In Mamancochet Mining v Aegis Managing Agency the defendant insurers had issued a marine policy to the claimant, protecting Mamancochet Mining against the theft of two cargoes of steel billets which were carried from Russia to Iran in 2012

A sanctions clause read that “no (re)insurer shall be deemed to provide cover and no (re)insurer shall be liable to pay any claim … hereunder to the extent that the provision of such cover, payment of such claim … would expose that (re)insurer to any sanction, prohibition or restriction under … the trade or economic sanctions, laws, or regulations of the European Union … or the United States of America”.

At the time the policy commenced the defendants were not prevented by US law from insuring the cargoes.
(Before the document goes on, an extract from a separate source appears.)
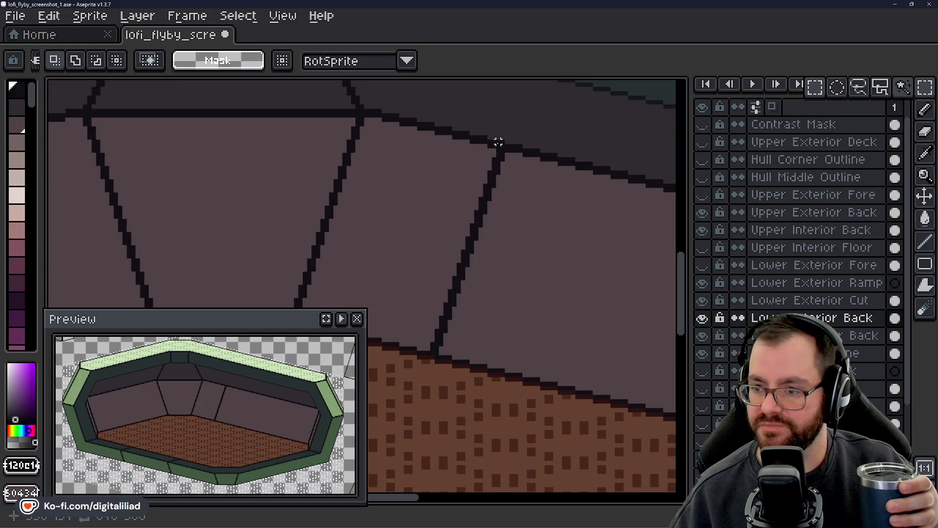
{"action": "left_click_drag", "start_coordinate": [503, 150], "coordinate": [436, 351]}
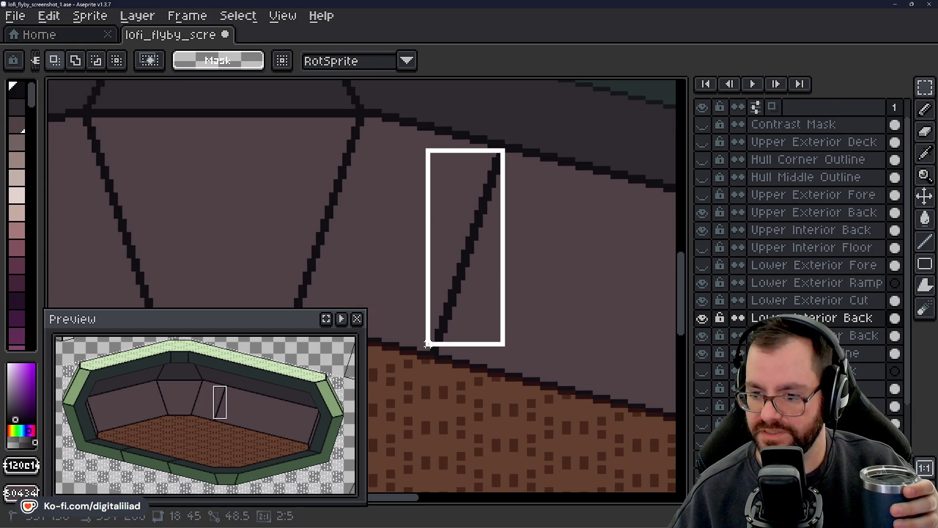
{"action": "left_click_drag", "start_coordinate": [436, 352], "coordinate": [437, 351]}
However, at the time the cargoes were stolen and at the time the claim was submitted, US sanctions prevented the defendants from paying a claim under the Policy. That prohibition was lifted from January 16th 2016, but the relevant sanction is set to be re-imposed from November 4th 2018.

The insurers sought to rely on the sanctions clause in the policy to deny cover.
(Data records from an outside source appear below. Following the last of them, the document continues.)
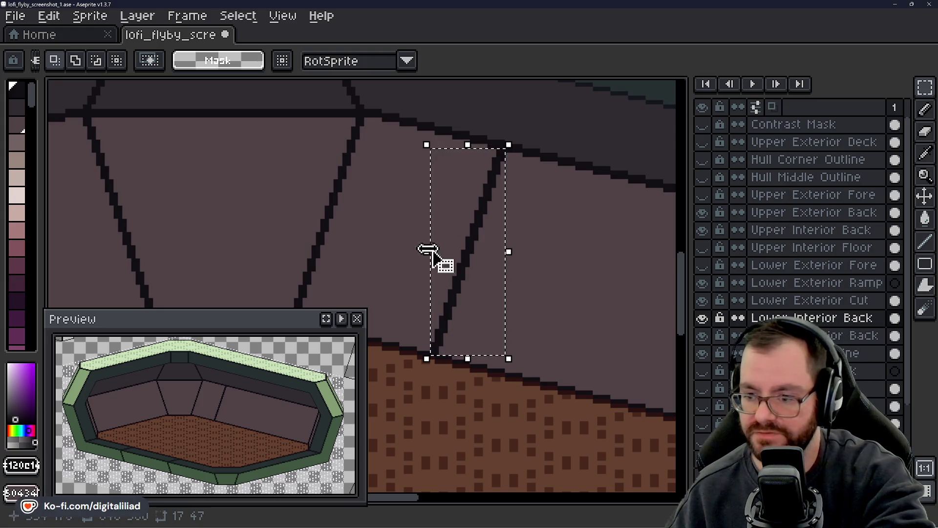
{"action": "left_click", "coordinate": [484, 261]}
{"action": "mouse_move", "coordinate": [528, 254]}
{"action": "left_mouse_down"}
{"action": "mouse_move", "coordinate": [465, 203]}
{"action": "mouse_move", "coordinate": [364, 187]}
{"action": "left_mouse_up"}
In a hearing held October 2nd and 3rd 2018 Teare J ruled that the word “expose” in the sanctions clause meant that the insurer was not liable to pay a claim where payment would be prohibited under one of the named systems of law and thus “would expose” the Defendants to a sanction.

The judge noted that the clause in question did not refer to being exposed to the risk of a sanction – it referred to a payment which “would expose” the insurer “to any sanction etc” and “unless the conduct is prohibited, in law there can be no sanction”.

The judge saidthat, although the dictionary definition of a word could be a useful starting point, it was “not determinative of the meaning which the clause as whole, read in context, would convey to a reasonable person”.

Having heard evidence from US experts on the point, the judge concluded that if a payment under the policy were made in sterling after January 16th 2016, such payment would not have been prohibited under US law. The judge also found that there was no prohibition on paying the claim under EU law.

There was nothing in the sanctions clause to support the defendants’ argument that, once the sanction clause was triggered, its effect was to extinguish any liability of the defendants to pay the claim, Tear J said.

Accordingly, payment of the claim before November 4th would not expose the defendants to a sanction within the meaning of the sanctions clause and the claimant was therefore entitled to payment of its claim.

Jawdat Khurshid QC and Anna Gotts (instructed by Reed Smith LLP) for the Claimant.

Richard Blakeley and Michael Harper (instructed by Roose + Partners) for the Defendants.